Repeat each line of the material below exactly as it appears, minus any pictures.

Input data:
--*--

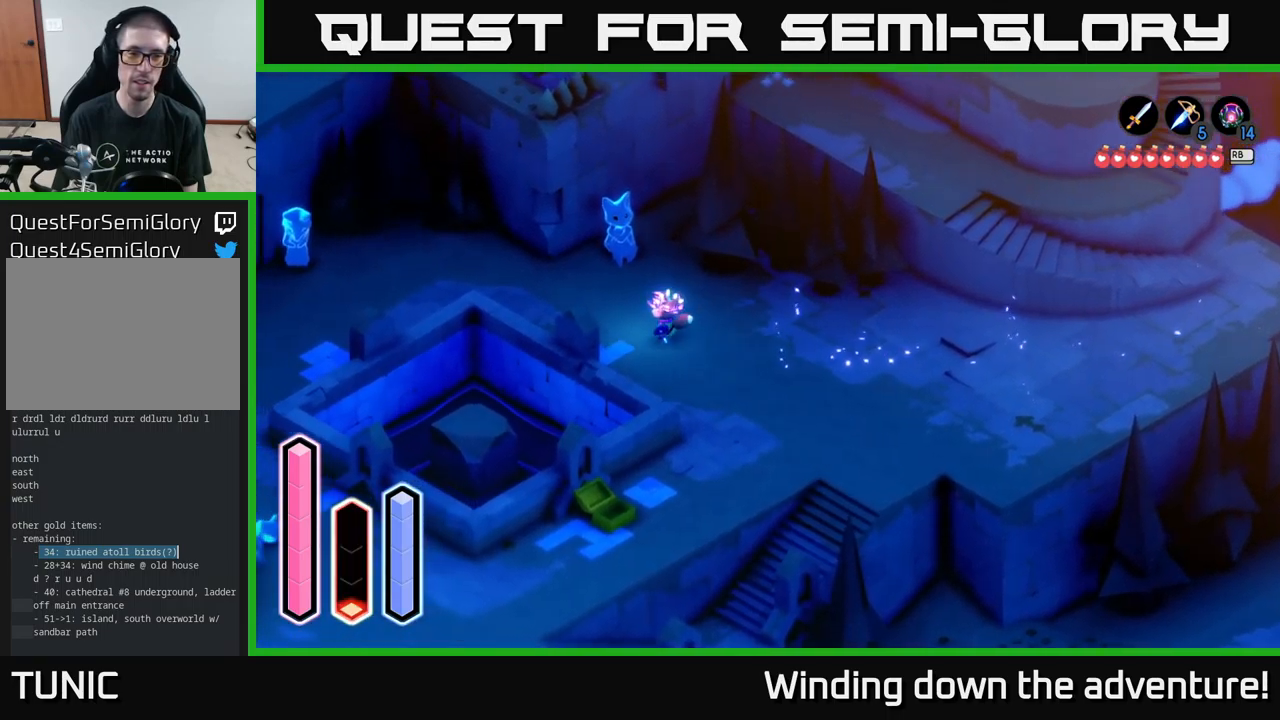
{"buttons": [], "left_stick": "up-left", "right_stick": "center", "events": []}
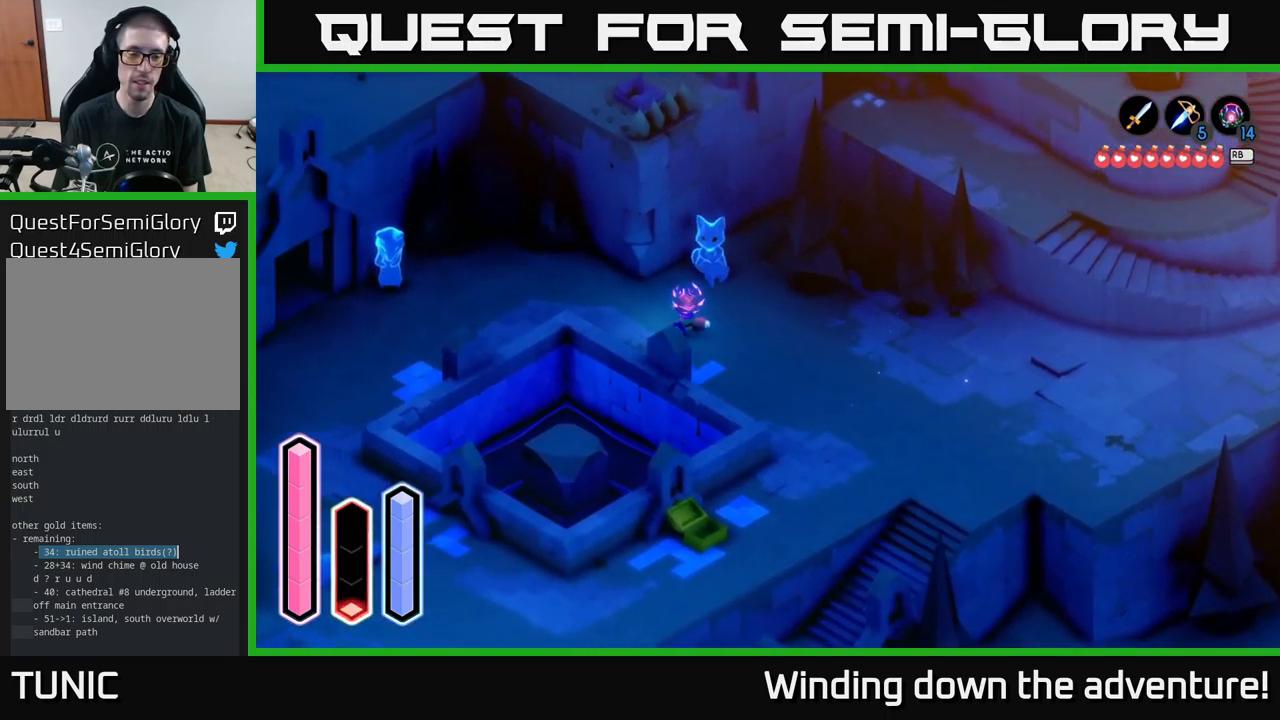
{"buttons": [], "left_stick": "left", "right_stick": "center", "events": [[283, "left_stick", "left"]]}
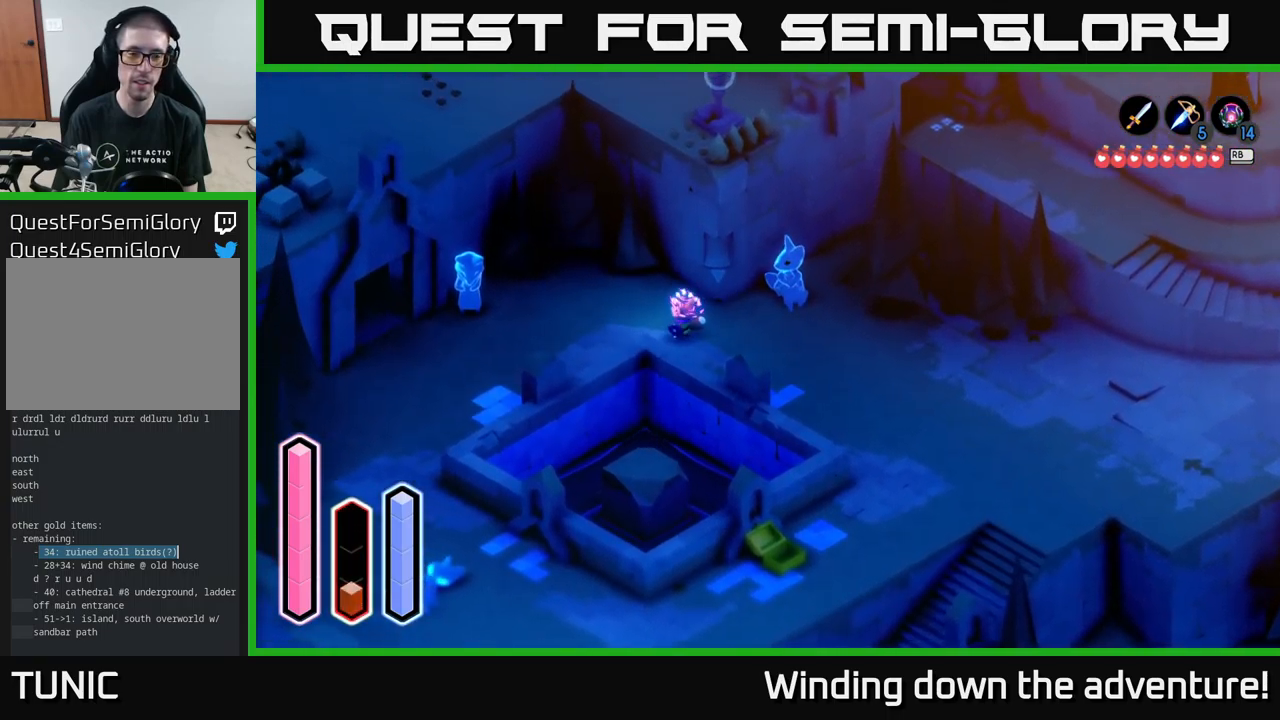
{"buttons": [], "left_stick": "down-left", "right_stick": "center", "events": [[250, "left_stick", "down-left"]]}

--*--

Result of this task:
{"buttons": [], "left_stick": "up-left", "right_stick": "center", "events": []}
{"buttons": [], "left_stick": "left", "right_stick": "center", "events": [[283, "left_stick", "left"]]}
{"buttons": [], "left_stick": "down-left", "right_stick": "center", "events": [[250, "left_stick", "down-left"]]}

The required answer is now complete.